University of North Carolina Wilmington officials on Wednesday named a new director for its Center for Innovation and Entrepreneurship.
Diane Durance, who now works as president of a Michigan-based and state-supported nonprofit that supports early- and second-stage ventures in that state, will start at the CIE on June 20, according to a news release.
Before her current job at the 501(c)(3) called MiQuest, she was executive director for Great Lakes Entrepreneur’s Quest (GLEQ), the predecessor to MiQuest and president of the Ann Arbor IT Zone, the region’s first incubator for startup technology ventures, officials said.
Durance is the CIE's first permanent director since
Jim Roberts left the center in March 2015. UNCW faculty member Chuck Whitlock was appointed interim director in June 2015 and served until the end of the year. He has remained associated with the center, running programs such as business focus groups.
The prospect of heading the CIE is “very exciting to me,” Durance said Wednesday morning in a telephone interview. “The CIE is very similar to a program I ran with the Ann Arbor IT Zone, associated with the University of Michigan. What the CIE aspires to do is very similar to what we did: connect the community with the university, with advisors, entrepreneurs and funding. This is taking me back to my roots in entrepreneurship support.”
Durance herself is an entrepreneur, having launched three very different companies. Her first, she said, was an engineering company specializing in long-distance communications networks. The second was a custom publishing company that provided company-to-customer publications for telecom companies. Durance’s third startup did residential construction and remodeling in the Ann Arbor area.
Another factor that made the CIE position attractive, Durance said, was UNCW’s strength in marine biology research.
“One of my main interests has been aquaculture and sustainable fisheries,” she said, explaining that she and her daughter toured UNCW five years ago on a college visit. Her daughter wound up majoring in marine science at the University of Tampa and will enroll at the University of the Virgin Islands this fall for her master’s degree.
Through her daughter’s interest, Durance said she became fascinated by aquaculture and marine science. She developed a prototype of a marine recirculating system and met a “tremendous number” of investors who are likewise interested in the field of aquaculture and sustainable fisheries.
“There is great potential at UNCW to develop that aspect of entrepreneurship,” Durance said. “That’s why, when I saw [UNCW] was looking [for a CIE director], it seemed like a perfect fit.”

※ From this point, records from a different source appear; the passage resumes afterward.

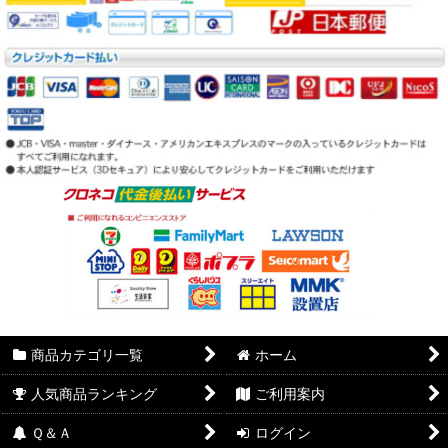
商品カテゴリ一覧
ホーム
人気商品ランキング
ご利用案内
Ｑ＆Ａ
ログイン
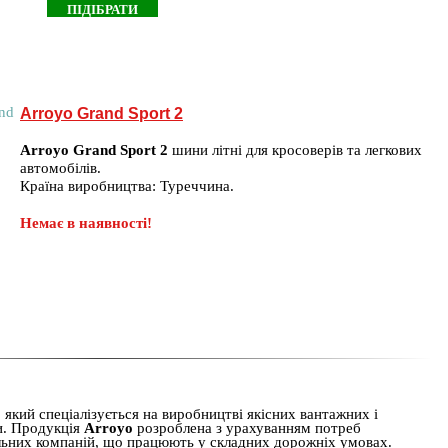
Arroyo Grand Sport 2
Arroyo Grand Sport 2
шини літні для кросоверів та легкових
автомобілів.
Країна виробництва: Туреччина.
Немає в наявності!
який спеціалізується на виробництві якісних вантажних і
и. Продукція
Arroyo
розроблена з урахуванням потреб
ельних компаній, що працюють у складних дорожніх умовах.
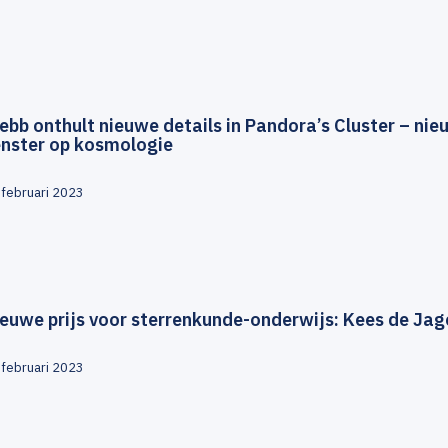
bb onthult nieuwe details in Pandora’s Cluster – nie
enster op kosmologie
 februari 2023
euwe prijs voor sterrenkunde-onderwijs: Kees de Jage
 februari 2023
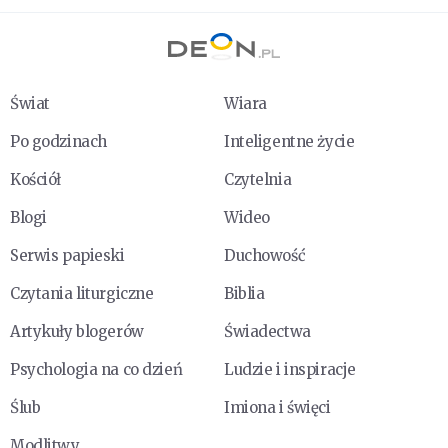
Świat
Wiara
Po godzinach
Inteligentne życie
Kościół
Czytelnia
Blogi
Wideo
Serwis papieski
Duchowość
Czytania liturgiczne
Biblia
Artykuły blogerów
Świadectwa
Psychologia na co dzień
Ludzie i inspiracje
Ślub
Imiona i święci
Modlitwy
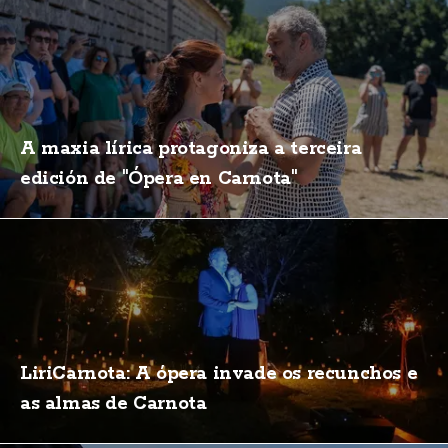
A maxia lírica protagoniza a terceira
edición de "Ópera en Carnota"
LiriCarnota: A ópera invade os recunchos e
as almas de Carnota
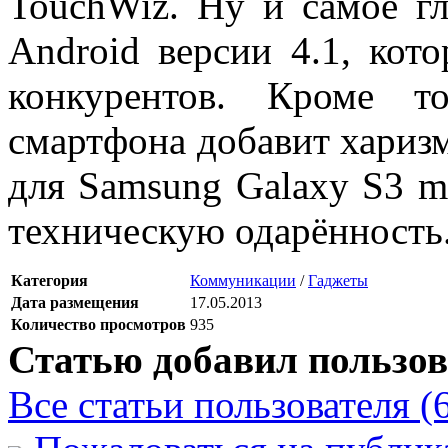
TouchWiz. Ну и самое г
Android версии 4.1, кот
конкурентов. Кроме т
смартфона добавит харизм
для Samsung Galaxy S3 mi
техническую одарённость
Категория
Коммуникации
/
Гаджеты
Дата размещения
17.05.2013
Количество просмотров
935
Статью добавил пользов
Все статьи пользователя (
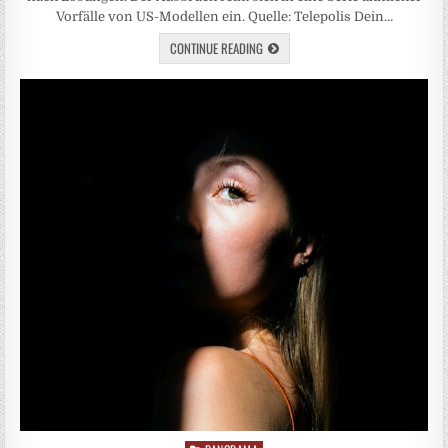
Vorfälle von US-Modellen ein. Quelle: Telepolis Dein…
CONTINUE READING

When she begins her new job later this month, Durance plans to begin building on the center’s existing foundation.
“The most important first step is to take what has been done and build on those relationships and draw in more participation from the community and university,” she said. “I’ve connected a lot of the consulting community into a mentoring network here in Michigan -- 130 mentors and coaches that would volunteer their time. We also had 100 investors from around the state that would meet with these entrepreneurs and get them to the point where they could be investment candidates. One-to-one mentoring and coaching, there can be more of that [in Wilmington].
“I want to connect the CIE [with the community] in any way we can, including retired professionals, who are a rich resource of knowledge and experience. Many, I’m sure, would like to get involved but don’t know how. We will make that path very clear," Durance said.
The newly tapped CIE director is a Michigan native but has lived and worked in several major U.S. cities. After she earned her bachelor’s and master’s degrees at Southern Methodist University, her work in the telecommunications industry took her to Chicago, Milwaukee, San Francisco and New Orleans.
She returned to Michigan in 1990 and has been active with business development since then.
“After a very competitive search process, I’m pleased to welcome Diane to the helm of the CIE,” Ron Vetter, UNCW’s associate provost for research and dean of the graduate school, said in the release. “She understands the challenges entrepreneurs face in the startup and growth phases. Her experience and expertise will help us continue to provide business start-ups the tools and resources to get off the ground and grow."